Collaboration is a big part of your creative process. How do your collaborators shape your creative process?
I bring collaborators into the process from the beginning. I feel that I am planting a seed and then allow the development of the ideas to grow with everyone.
It is like creating a community of people to explore the idea together. The process is shaped entirely by the interaction of everyone. The sharing of ideas — one idea leading to others.
Also, I am working with a form — merging dance and theater with the other artistic disciplines that we don't really have a road map for. Even the discovery of how these artistic elements come together is part of the process. We are all figuring it out together. I feel incredibly supported by every collaborator.
This iteration of 'Gyre' is the second of three for this particular work.

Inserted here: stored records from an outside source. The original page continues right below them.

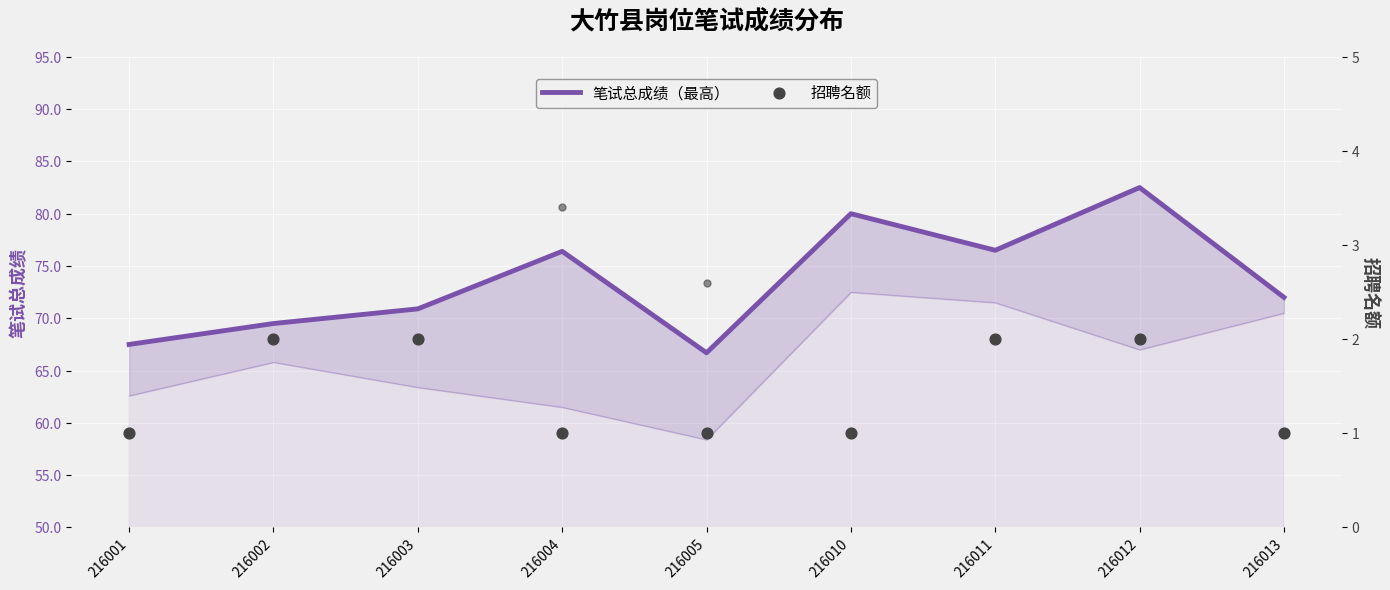

Which series reaches the minimum Y coordinate?

招聘名额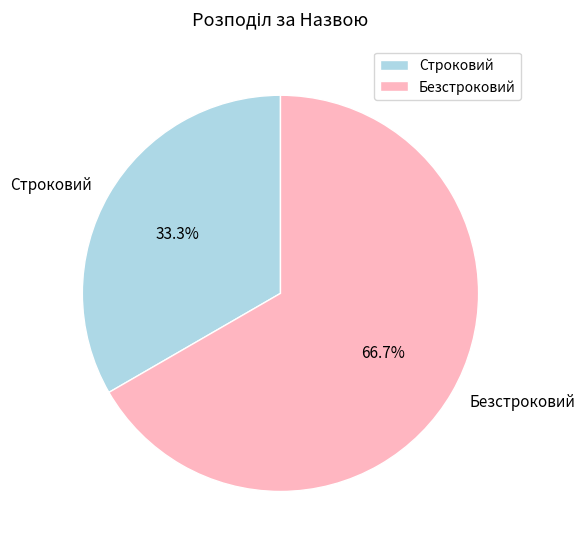

Which category has the smallest portion of the pie?

Строковий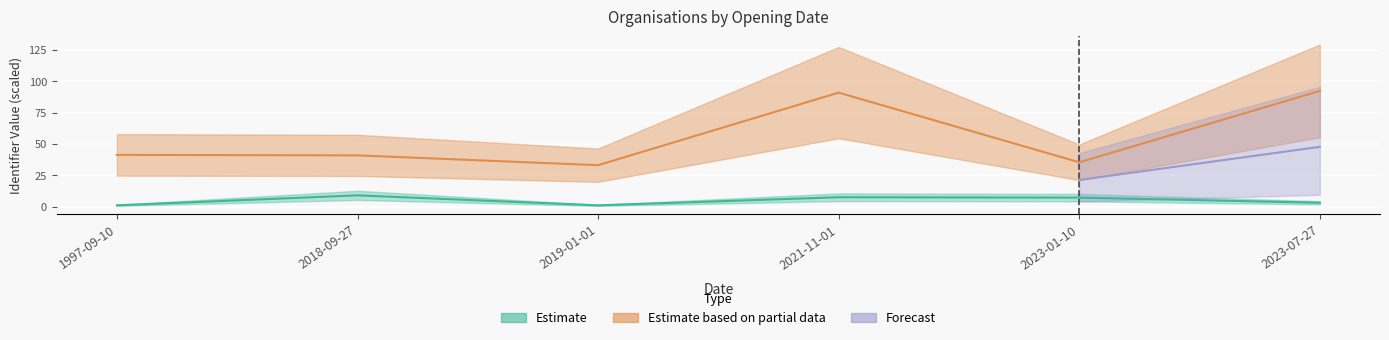

At which category does the chart reach its minimum across all series?

2019-01-01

Where are you going with the work and why develop it in this way over a number of years?
Last year one of our actors had to drop out very late in the process so we ended up spending the final part of a very important process sort of recovering from that. I felt like it really short-changed what I was wanting to find out about this so I've decided to make it a three-year project.
Also, I have made many evening-length works that have only been performed for one season. I decided I wanted to take more time to develop a major work.
In this round, we have really cracked open what the characters' stories are and have deepened our understanding of the metaphors we are exploring. I am excited about bringing together an artistic process that engages in current issues.
For the third development, I would like to present this work in a very large space as an installation that surrounds the audience and the work.